Oh ! Que oui ! Passionnément ! Et d’abord dans la cour de récréation du collège Saint-Jude à Armentières, où vraiment j’attendais avec impatience toutes les récréations parce qu’on se déchaînait avec un ballon entre les pieds. Ensuite, évidemment, j’ai fait partie de l’équipe de foot du collège et du lycée où j’étais. En minime, j’étais chez les cadets; aux cadets j’étais chez les juniors. Donc j’étais un peu baraqué, bien que le plus jeune de ma classe. Mais j’étais jugé digne de jouer dan l’équipe des grands.

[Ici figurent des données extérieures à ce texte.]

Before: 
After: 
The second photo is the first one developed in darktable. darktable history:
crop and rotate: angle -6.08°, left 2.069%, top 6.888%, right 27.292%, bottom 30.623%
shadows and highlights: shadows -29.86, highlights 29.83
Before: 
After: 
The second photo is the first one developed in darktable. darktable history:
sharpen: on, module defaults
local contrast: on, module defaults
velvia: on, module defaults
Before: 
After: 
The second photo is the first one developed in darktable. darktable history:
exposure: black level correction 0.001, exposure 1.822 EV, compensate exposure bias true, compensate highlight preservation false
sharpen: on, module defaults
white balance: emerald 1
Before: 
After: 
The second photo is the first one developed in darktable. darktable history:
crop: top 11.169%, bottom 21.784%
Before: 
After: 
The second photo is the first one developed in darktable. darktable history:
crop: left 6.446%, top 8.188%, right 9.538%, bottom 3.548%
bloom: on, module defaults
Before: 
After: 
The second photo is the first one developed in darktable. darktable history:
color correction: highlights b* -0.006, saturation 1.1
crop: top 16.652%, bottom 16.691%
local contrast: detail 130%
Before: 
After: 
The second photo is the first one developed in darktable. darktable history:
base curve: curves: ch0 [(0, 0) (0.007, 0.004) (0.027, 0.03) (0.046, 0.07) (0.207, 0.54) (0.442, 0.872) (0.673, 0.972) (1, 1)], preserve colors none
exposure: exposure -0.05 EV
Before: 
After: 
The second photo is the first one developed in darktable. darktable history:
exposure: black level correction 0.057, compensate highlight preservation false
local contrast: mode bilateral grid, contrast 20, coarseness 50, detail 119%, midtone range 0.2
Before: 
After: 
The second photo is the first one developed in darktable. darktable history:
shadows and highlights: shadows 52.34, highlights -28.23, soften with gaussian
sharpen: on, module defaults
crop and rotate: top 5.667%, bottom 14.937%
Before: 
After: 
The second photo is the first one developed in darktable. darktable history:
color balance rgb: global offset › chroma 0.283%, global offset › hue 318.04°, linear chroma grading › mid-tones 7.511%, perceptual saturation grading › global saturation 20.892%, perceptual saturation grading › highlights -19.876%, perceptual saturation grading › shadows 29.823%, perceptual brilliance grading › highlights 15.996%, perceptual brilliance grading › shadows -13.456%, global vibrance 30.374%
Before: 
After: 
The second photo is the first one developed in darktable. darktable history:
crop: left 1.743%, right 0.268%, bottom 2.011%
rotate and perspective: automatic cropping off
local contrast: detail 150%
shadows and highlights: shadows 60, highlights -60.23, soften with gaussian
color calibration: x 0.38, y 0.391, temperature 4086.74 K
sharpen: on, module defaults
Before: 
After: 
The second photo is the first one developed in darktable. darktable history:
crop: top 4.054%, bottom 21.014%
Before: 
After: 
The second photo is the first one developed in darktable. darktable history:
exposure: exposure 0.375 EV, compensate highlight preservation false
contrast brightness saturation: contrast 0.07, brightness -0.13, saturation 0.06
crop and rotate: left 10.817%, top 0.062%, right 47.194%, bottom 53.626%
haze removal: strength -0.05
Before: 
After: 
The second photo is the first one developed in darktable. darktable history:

Ensuite, quand on était au séminaire, 35 séminaristes, nous avions une équipe de foot. À l’époque il y avait encore 5 séminaires dans les deux départements du Nord et du Pas-de-Calais et nous faisions donc un tournoi inter-séminaires. Et quand les séminaires ont commencé à se rétrécir, nous nous sommes inscrits aux tournois universitaires. À 35, nous avions une équipe de 11 joueurs et nous avons gagné tous les matchs de la première année, sans exception. Nous avons terminé les premiers et sommes passés en Excellence. Là, ça a été un peu plus difficile, mais nous avions tout de même une très, très bonne équipe.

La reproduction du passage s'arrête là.